Hawaii and the ACLU drew an analogy to U.S. Bancorp Mortgage v. Bonner Mall (513 U.S. 18), a 1994 case in which U.S. Bancorp, a creditor in Bonner’s Chapter 11 bankruptcy, sought to suspend the automatic stay on litigation against the debtor. After the Supreme Court granted the mortgage company’s petition for review, the two sides reached an agreement on a plan of reorganization that included an acknowledgment that the Supreme Court case was moot. U.S. Bancorp nevertheless asked the court to vacate the lower court holding that it could not sue Bonner over the original Chapter 11 plan.
The Supreme Court said no. Vacatur is an extraordinary remedy, the court said, and parties seeking it bear a burden of showing they’re entitled to it. U.S. Bancorp basically forfeited that right when it acceded to a settlement – an action that rendered the case moot. Its “voluntary forfeiture of review constitutes a failure of equity that makes the burden decisive, whatever respondent’s share in the mooting of the case might have been.”
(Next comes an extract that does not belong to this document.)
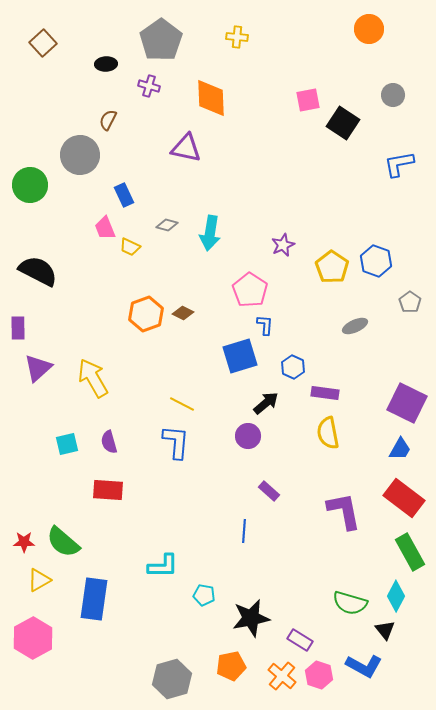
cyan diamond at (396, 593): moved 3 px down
Justice Antonin Scalia, who wrote the court’s unanimous opinion in U.S. Bancorp, bemoaned opinions relying on dicta from the Munsingwear opinion. The Scalia quote I cited in the previous paragraph is also arguably dicta, since the holding in U.S. Bancorp was limited to cases mooted by settlement. That’s not what happened in the travel ban litigation. But the Supreme Court’s message in the handful of cases considering mootness and vacatur seems to be that a party can’t wipe out undesirable precedent by acting to moot the underlying case.
If the Supreme Court sticks to that principle, the 4th and 9th Circuit decisions on Trump’s previous travel ban should stay in place unless the justices decide to hear the cases and overturn lower court precedent on the merits. The Justice Department may get its cake – dismissal of the travel ban case at the Supreme Court – but it can’t eat it too.